Extracted data entries:
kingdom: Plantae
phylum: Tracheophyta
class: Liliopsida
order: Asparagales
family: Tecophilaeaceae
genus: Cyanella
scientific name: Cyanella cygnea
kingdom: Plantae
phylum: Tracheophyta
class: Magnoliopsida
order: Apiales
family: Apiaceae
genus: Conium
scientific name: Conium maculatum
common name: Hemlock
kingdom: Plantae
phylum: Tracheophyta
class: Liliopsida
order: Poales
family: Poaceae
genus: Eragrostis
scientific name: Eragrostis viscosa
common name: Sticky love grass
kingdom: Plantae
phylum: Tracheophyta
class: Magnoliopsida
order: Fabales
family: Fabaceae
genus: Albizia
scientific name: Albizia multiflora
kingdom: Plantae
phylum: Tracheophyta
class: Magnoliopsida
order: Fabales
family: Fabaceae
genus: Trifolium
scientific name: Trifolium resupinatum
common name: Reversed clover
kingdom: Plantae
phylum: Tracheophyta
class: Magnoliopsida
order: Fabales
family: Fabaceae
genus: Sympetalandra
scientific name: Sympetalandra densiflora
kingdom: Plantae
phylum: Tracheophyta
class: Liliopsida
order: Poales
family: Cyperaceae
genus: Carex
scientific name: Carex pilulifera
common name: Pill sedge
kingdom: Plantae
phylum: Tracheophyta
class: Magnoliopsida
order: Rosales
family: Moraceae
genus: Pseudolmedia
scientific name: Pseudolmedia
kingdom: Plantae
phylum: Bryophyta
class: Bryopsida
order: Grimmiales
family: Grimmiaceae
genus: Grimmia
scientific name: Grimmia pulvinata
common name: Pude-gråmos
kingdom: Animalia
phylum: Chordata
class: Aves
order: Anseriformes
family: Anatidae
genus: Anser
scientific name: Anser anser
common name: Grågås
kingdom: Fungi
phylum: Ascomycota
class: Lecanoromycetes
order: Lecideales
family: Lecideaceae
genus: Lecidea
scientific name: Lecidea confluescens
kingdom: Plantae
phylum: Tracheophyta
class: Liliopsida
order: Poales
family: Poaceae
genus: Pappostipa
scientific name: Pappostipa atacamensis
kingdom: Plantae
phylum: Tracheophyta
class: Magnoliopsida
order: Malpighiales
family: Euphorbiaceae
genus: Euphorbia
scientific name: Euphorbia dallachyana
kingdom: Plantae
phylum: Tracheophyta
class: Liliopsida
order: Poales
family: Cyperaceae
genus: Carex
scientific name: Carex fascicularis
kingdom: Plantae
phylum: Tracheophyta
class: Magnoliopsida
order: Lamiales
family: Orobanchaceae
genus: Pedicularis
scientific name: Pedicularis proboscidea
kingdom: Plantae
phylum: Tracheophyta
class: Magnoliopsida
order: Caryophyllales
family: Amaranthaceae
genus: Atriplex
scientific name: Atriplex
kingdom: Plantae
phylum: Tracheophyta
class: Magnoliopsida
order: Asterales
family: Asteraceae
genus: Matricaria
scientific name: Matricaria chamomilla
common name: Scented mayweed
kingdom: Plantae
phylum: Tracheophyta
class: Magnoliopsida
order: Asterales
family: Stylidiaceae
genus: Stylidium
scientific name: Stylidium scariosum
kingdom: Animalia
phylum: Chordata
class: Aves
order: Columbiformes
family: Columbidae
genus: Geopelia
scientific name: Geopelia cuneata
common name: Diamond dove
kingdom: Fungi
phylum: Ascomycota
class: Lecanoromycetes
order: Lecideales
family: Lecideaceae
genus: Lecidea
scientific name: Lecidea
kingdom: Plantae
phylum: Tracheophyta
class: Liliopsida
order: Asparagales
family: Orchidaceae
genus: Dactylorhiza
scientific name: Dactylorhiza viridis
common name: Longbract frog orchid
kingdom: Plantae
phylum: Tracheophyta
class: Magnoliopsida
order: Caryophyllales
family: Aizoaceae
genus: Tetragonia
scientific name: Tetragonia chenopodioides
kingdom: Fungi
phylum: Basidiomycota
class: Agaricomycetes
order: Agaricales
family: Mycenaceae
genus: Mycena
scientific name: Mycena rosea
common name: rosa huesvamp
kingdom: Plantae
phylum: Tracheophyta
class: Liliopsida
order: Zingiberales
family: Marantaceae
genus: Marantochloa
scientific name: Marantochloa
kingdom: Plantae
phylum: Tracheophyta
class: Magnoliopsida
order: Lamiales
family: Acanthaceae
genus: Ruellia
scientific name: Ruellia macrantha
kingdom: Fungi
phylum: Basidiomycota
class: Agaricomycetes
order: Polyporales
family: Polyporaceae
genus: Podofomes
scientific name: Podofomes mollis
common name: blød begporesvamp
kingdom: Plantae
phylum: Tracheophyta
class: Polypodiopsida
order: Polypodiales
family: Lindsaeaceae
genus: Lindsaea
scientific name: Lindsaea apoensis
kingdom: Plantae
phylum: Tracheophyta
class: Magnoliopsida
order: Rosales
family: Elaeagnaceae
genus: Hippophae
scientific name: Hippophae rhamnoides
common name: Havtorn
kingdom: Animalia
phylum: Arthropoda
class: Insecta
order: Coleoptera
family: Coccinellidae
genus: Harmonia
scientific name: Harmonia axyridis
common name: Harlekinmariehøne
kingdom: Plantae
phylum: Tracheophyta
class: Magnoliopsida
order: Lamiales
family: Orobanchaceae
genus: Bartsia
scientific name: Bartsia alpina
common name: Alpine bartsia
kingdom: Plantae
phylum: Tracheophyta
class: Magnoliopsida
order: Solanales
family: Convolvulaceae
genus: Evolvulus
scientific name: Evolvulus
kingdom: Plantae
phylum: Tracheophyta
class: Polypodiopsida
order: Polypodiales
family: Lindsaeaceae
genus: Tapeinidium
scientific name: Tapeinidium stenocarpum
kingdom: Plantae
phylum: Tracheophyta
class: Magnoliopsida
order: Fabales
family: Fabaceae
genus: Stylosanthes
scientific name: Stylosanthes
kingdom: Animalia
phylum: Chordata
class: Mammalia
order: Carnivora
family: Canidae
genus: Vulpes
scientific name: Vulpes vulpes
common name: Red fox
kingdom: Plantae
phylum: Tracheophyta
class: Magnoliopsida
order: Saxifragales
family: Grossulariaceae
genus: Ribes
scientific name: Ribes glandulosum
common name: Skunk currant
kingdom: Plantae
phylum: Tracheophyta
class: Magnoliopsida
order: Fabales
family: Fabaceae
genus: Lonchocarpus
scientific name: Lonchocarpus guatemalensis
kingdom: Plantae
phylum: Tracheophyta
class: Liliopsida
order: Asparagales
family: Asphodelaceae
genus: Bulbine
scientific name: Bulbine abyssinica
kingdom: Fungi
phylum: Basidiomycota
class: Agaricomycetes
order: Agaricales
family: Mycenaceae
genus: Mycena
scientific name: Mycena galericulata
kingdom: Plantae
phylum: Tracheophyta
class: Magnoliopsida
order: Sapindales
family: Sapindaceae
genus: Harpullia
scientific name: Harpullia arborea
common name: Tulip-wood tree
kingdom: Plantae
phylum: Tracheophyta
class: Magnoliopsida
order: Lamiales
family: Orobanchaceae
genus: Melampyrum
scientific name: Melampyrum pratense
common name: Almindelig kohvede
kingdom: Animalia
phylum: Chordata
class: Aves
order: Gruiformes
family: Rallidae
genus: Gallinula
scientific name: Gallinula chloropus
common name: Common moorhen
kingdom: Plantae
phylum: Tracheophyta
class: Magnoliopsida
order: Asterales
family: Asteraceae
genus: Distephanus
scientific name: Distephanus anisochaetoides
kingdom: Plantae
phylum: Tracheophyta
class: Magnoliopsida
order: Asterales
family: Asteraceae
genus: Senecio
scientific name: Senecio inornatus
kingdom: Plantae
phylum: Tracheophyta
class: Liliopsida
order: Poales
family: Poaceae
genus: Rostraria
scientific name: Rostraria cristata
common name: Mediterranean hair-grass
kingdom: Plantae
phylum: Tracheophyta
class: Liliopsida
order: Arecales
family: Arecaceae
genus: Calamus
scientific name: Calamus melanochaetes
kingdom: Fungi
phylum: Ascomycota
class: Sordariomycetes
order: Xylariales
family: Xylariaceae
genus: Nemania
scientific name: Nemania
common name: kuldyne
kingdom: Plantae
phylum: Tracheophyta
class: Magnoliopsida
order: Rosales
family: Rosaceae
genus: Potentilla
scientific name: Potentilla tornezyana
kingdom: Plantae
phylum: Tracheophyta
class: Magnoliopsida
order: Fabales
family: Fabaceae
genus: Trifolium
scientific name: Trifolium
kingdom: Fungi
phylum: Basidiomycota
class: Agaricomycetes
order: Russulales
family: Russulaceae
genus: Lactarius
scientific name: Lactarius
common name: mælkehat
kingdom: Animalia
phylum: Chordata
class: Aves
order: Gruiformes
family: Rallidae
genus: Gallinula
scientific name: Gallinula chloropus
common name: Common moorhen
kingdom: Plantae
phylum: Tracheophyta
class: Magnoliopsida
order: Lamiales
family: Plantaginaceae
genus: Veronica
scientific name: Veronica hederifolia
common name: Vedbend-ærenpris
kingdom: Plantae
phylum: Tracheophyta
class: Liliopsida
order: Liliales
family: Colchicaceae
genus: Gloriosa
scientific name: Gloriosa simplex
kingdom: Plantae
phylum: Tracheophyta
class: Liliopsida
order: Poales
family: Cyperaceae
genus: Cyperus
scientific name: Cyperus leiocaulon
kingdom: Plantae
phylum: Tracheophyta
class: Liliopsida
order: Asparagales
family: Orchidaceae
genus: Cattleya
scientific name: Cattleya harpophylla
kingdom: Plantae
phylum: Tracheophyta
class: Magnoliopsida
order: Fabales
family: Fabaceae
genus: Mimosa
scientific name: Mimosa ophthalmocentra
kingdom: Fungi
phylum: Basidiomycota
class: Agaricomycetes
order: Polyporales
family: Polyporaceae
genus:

> **TASK DETAILS**
Lay out the lines from the line with "order: Sapindales" to the line with "genus: Lactarius" as a Markdown table with columns No. and Line, numbering each row and leaving out blank lines.

> **COMPLETE RESPONSE**
| No. | Line |
|---|---|
| 1 | order: Sapindales |
| 2 | family: Sapindaceae |
| 3 | genus: Harpullia |
| 4 | scientific name: Harpullia arborea |
| 5 | common name: Tulip-wood tree |
| 6 | kingdom: Plantae |
| 7 | phylum: Tracheophyta |
| 8 | class: Magnoliopsida |
| 9 | order: Lamiales |
| 10 | family: Orobanchaceae |
| 11 | genus: Melampyrum |
| 12 | scientific name: Melampyrum pratense |
| 13 | common name: Almindelig kohvede |
| 14 | kingdom: Animalia |
| 15 | phylum: Chordata |
| 16 | class: Aves |
| 17 | order: Gruiformes |
| 18 | family: Rallidae |
| 19 | genus: Gallinula |
| 20 | scientific name: Gallinula chloropus |
| 21 | common name: Common moorhen |
| 22 | kingdom: Plantae |
| 23 | phylum: Tracheophyta |
| 24 | class: Magnoliopsida |
| 25 | order: Asterales |
| 26 | family: Asteraceae |
| 27 | genus: Distephanus |
| 28 | scientific name: Distephanus anisochaetoides |
| 29 | kingdom: Plantae |
| 30 | phylum: Tracheophyta |
| 31 | class: Magnoliopsida |
| 32 | order: Asterales |
| 33 | family: Asteraceae |
| 34 | genus: Senecio |
| 35 | scientific name: Senecio inornatus |
| 36 | kingdom: Plantae |
| 37 | phylum: Tracheophyta |
| 38 | class: Liliopsida |
| 39 | order: Poales |
| 40 | family: Poaceae |
| 41 | genus: Rostraria |
| 42 | scientific name: Rostraria cristata |
| 43 | common name: Mediterranean hair-grass |
| 44 | kingdom: Plantae |
| 45 | phylum: Tracheophyta |
| 46 | class: Liliopsida |
| 47 | order: Arecales |
| 48 | family: Arecaceae |
| 49 | genus: Calamus |
| 50 | scientific name: Calamus melanochaetes |
| 51 | kingdom: Fungi |
| 52 | phylum: Ascomycota |
| 53 | class: Sordariomycetes |
| 54 | order: Xylariales |
| 55 | family: Xylariaceae |
| 56 | genus: Nemania |
| 57 | scientific name: Nemania |
| 58 | common name: kuldyne |
| 59 | kingdom: Plantae |
| 60 | phylum: Tracheophyta |
| 61 | class: Magnoliopsida |
| 62 | order: Rosales |
| 63 | family: Rosaceae |
| 64 | genus: Potentilla |
| 65 | scientific name: Potentilla tornezyana |
| 66 | kingdom: Plantae |
| 67 | phylum: Tracheophyta |
| 68 | class: Magnoliopsida |
| 69 | order: Fabales |
| 70 | family: Fabaceae |
| 71 | genus: Trifolium |
| 72 | scientific name: Trifolium |
| 73 | kingdom: Fungi |
| 74 | phylum: Basidiomycota |
| 75 | class: Agaricomycetes |
| 76 | order: Russulales |
| 77 | family: Russulaceae |
| 78 | genus: Lactarius |